Representing the Yoshiwara in Print: An Utamaro Case Study in the Era after #metoo
Mardi 5 mars 2024, 16h-17h30, Amphi Turing, Bâtiment Sophie-Germain, Université Paris Cité, 8 Place Aurélie Nemours, 75013 Paris
In one of the most famous early modern illustrated books, the Annual Events of the ‘Azure Towers,’ Illustrated (Seirō ehon) Nenjū gyōji, from 1804, artist Kitagawa Utamaro and writer Jippensha Ikku described the festivals and customs that marked the annual calendar for the licensed prostitution district, the Yoshiwara, in the city of Edo. Often appreciated as one of the most beautiful books of its time, it has been often described as a kind of insiders’ view into the secret life of the quarter, as though documentary in intent. In this presentation, I overturn that reading and address how the book served to promote the district, arguing that now, more than ever, we need to put this book, along with other images of “beauties,” into a critical dialogue with their social and historical contexts. Taking up some of the issues addressed by the #metoo movement, this talk further addresses ways to think more critically about the role of art history, literary studies, and Japanese studies in problematic narratives that extend into the present.
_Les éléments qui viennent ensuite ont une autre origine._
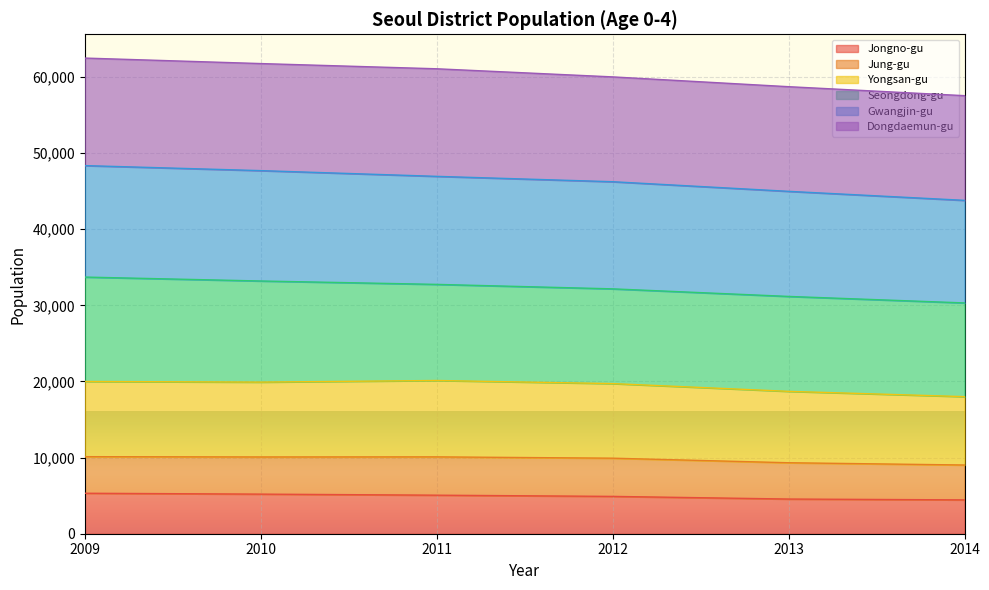

What is the difference between the second highest and second lowest values in the Yongsan-gu series?

1299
Replica and Model: The Brush in the Printed Book
Vendredi 8 mars 2024, 10h30-12h, Amphi Buffon, 15 Rue Hélène Brion, 75013 Paris
Often when we open an Edo-period printed book, we encounter illustrations that look like paintings or at handwriting that looks so much like calligraphy. Some look so much like brushed ink on paper that we might pause and ask: is it really printed? The swells and drags of the brush preserved in print the movement of the hand, alluding through the illusion to the intentions of the artist. Some model the brush so fully that they came to define artistic style and authorial gesture. In this lecture, I will consider how, for their makers and viewers, woodblock printed books served to represent other media, sometimes even functioning like simulacra of their originals. Looking at examples where verisimilitude is sought, as well as interrupted, this presentation will explore intermedial dialogues between brush, block, baren, and paper, querying the limits of illusionism. How these books functioned, too, in later replications, raises important issues around the status of the original and the implications of the brush made multiple.
Bio-bibliographie
Julie Nelson Davis se consacre à l’étude des arts et de la culture matérielle du Japon au XVIIIe et au XIXe siècle. Ses travaux portent en particulier sur l’estampe, la peinture et le livre illustré, et explorent les questions liées à la pratique artistique, à la notion d’auteur, au genre, ainsi qu’à la censure. Principaux ouvrages : Partners in Print: Artistic Collobration and the Ukiyo-e Market, University of Hawai’i Press, 2015 ; Utamaro and the Spectacle of Beauty, Reaktion Books, 2007, réed. 2021 ; Picturing the Floating World: Ukiyo-e in Context, University of Hawai’i Press, 2021.